TEXT SECTION:
Before Sunset: Jesse has written a novel, This Time, inspired by his time with Celine, and the book has become an American bestseller.
The Help: Skeeter has just finished college and comes home with dreams of becoming a writer.
In A Lonely Place: The film starts out with Dixon being a down-on-his-luck screenwriter who has not had a hit "since before the war."
Basic Instinct: Catherine Tramell, the female lead, is a crime novelist. And a particularely manipulative and genre savvy one at that; by the end of the film it's revealed that she set up almost every event to emulate her own book.
Secret Window: The story is about a successful author suffering from writer's block and depression.
Breakfast at Tiffany's: The male lead is a writer who has not had anything published in five years since writing a book of vignettes titled Nine Lives.
The main character in Midnight in Paris is a writer trying to put the finishing touches on his novel.
If You Believe: Susan, the protagonist, is an editor working for a publishing house and Tom is a lawyer who gave up his career to become a writer. Susan ends up editing his first novel.
William Hurt's character in Smoke (1995) is a novelist who's career came to a hold after the tragic death of his wife. The character is named Paul Benjamin, a reference to the film's writer Paul Auster whose second forename is Benjamin.
Morag Gunn, the protagonist of Margaret Laurence's novel The Diviners, is a writer.
Ford Prefect's job as a writer for the eponymous Encyclopedia Exposita provides him with an excuse to go on his dangerously irresponsible adventures. His problems with his editors, who butchered a long, complex, beautifully-written article he spent fifteen years on into one word, are a major point in the series.
And Arthur Dent worked for the BBC. Take a guess at who Douglas worked for. This gets lampshaded in the Quandary Phase of the radio series, where Arthur's producer is played by the original producer of Hitchhiker's, Geoffrey Perkins.
Richard Matheson's short story "Mad House" focuses on a writer with a nasty case of writer's block, among other problems.
In Adventures in Space and Time with Max Merriwell, the title character is an author who meets living avatars of his Pen Names on a cruise. The other characters all take a writing workshop with him. The character Pat Murphy (Pat Murphy often names characters after herself) writes a blog called The Bad Grrl's Guide to physics. Murphy is a science writer.

WORK INSTRUCTIONS:
[1] Reproduce the list of stories with writer characters word for word, starting at "Morag Gunn, the" and ending at "in the series.".
[2] Take the list of stories with writer characters further, adding entries after its last one.

ITEMS:
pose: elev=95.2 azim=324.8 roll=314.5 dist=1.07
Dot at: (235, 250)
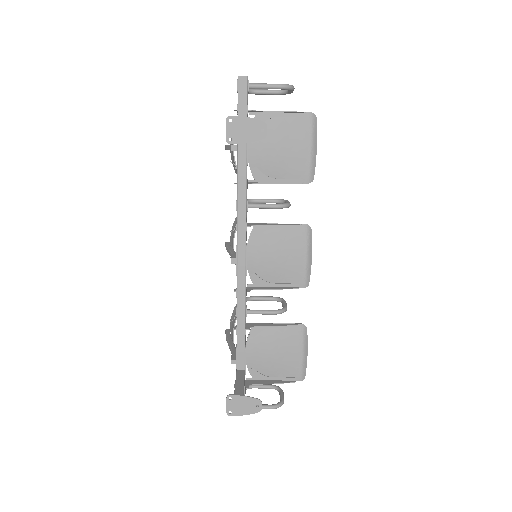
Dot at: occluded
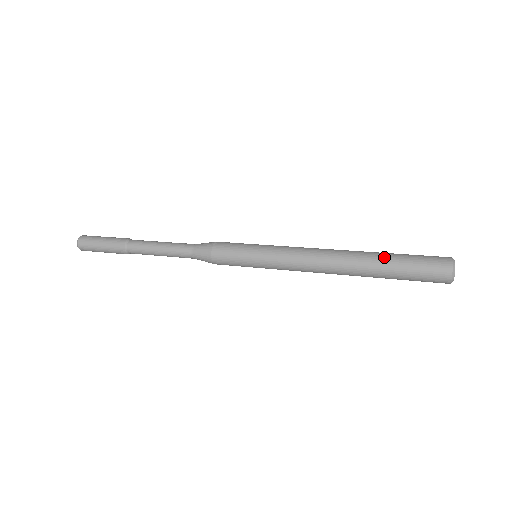
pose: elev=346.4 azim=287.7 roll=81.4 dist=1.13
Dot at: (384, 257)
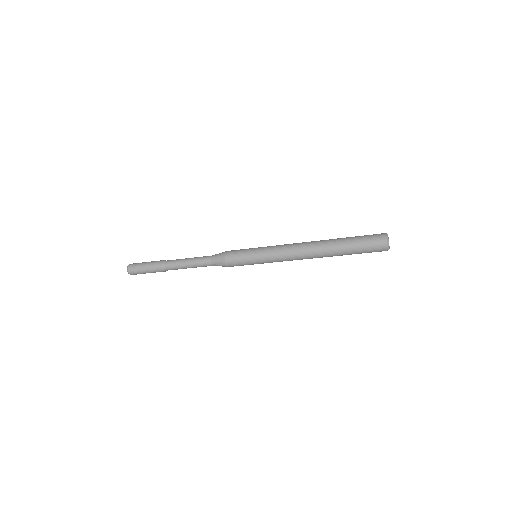
Dot at: occluded
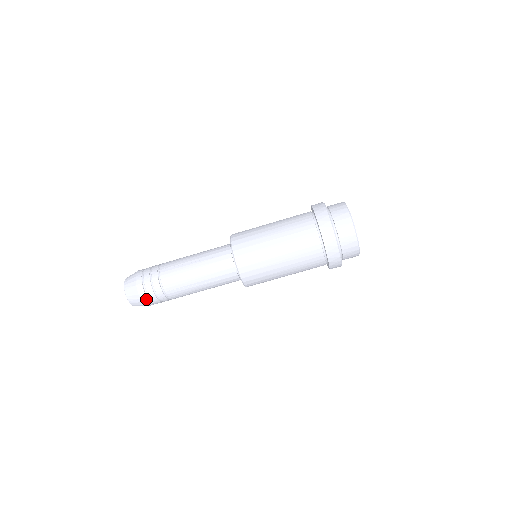
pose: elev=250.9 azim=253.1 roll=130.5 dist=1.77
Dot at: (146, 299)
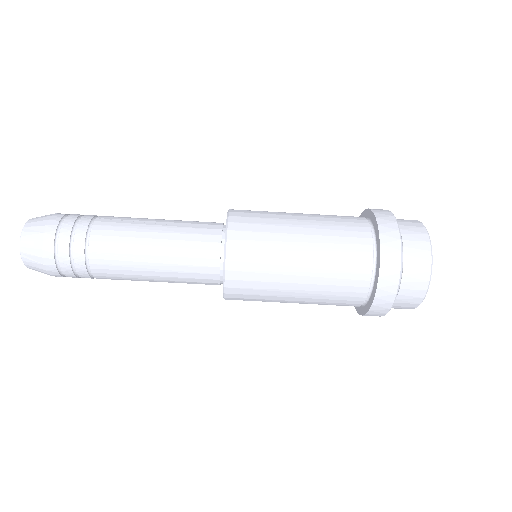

ANSWERS GIVEN:
[1]
Morag Gunn, the protagonist of Margaret Laurence's novel The Diviners, is a writer.
Ford Prefect's job as a writer for the eponymous Encyclopedia Exposita provides him with an excuse to go on his dangerously irresponsible adventures. His problems with his editors, who butchered a long, complex, beautifully-written article he spent fifteen years on into one word, are a major point in the series.

[2]
In Wild Girls, two twelve year old girls write a story together. When they win a writing contest, they get to take a writing workshop with the eccentric Vera Volante.
The protagonist of Larry Niven and Jerry Pournelle's Inferno, Allen Carpentier, is a Speculative Fiction writer, just like Niven & Pournelle. In some ways Carpentier seems to represent Niven (more so than Pournelle), and expys of many other SF authors and other then famous personages appear in the story, but at the same time Carpentier's depiction is used to savage personal shortcomings that Niven himself might reasonably have.
The final chapter of The Number of the Beast is a huge cross-dimensional convention attended by sci-fi authors and characters from multiple fictional universes.
Footfall by Larry Niven and Jerry Pournelle features several sci-fi authors, including clear Author Avatar versions of both authors as well as one of Robert A. Heinlein, brought together by the government to help think up ways to fight an alien invasion.
Lucifer's Hammer by the same authors (and partly based on a scene from the first draft of Footfall that their editor demanded they expand into a novel in its own right) features writers and journalists among the Loads and Loads of Characters living through the collapse of civilization after a major comet impact.
Quite a few of Stephen King's protagonists are also writers.
Misery: Paul Sheldon is the author of a best-selling series of Victorian-era romance novels surrounding the heroine character Misery Chastain. The antagonist, a fan of his books, doesn't want him to conclude the series and goes off the deep end.
The Dark Tower: He's written himself into the story (though not as the protagonist).
"Word Processor of the Gods" a short story in the collection Skeleton Crew
"The Ballad of the Flexible Bullet", also in Skeleton Crew: Reg Thorpe
The Tommyknockers: Roberta "Bobbi" Anderson, a writer of Westerns although it's a bit of a misdirection, as she actually becomes the first victim, and her friend Gard, a poet, steps in as the true protagonist.
"1408", short story in Everything's Eventual: Mike Enslin writes non-fiction books about haunted places.
The Shining: Jack Torrance is working on a play and has a pile of short stories under his belt.
Carrie: Sue Snell wrote a book about her experiences.
The Green Mile: Paul Edgecombe is the narrator, a main character, and also writes a huge portion of the book.
In Doctor Sleep, Chetta is a poet and her granddaughter's husband is a history professor taking a sabbatical to write a book.
The first book in the Legacy of the Aldenata series by John Ringo starts off with a clear Author Avatar sci-fi writer being called in as an expert by the government to help deal with the consequences of First Contact with aliens. A clear equivalent of David Weber is mentioned as being in the same group.
The World According To Garp. Garp's first two novels have plots that are similar to Irving's first two novels. In fact, a rejection letter Garp receives for one of his stories was one that Irving received in Real Life for the same story.
The narrator of Irving's The 158 Pound Marriage is a semi-successful author of historical fiction. The novel describes but also results from an author's frustrating, year-long research trip to Vienna, which yielded no intriguing fictional narratives but did yield a hot wife.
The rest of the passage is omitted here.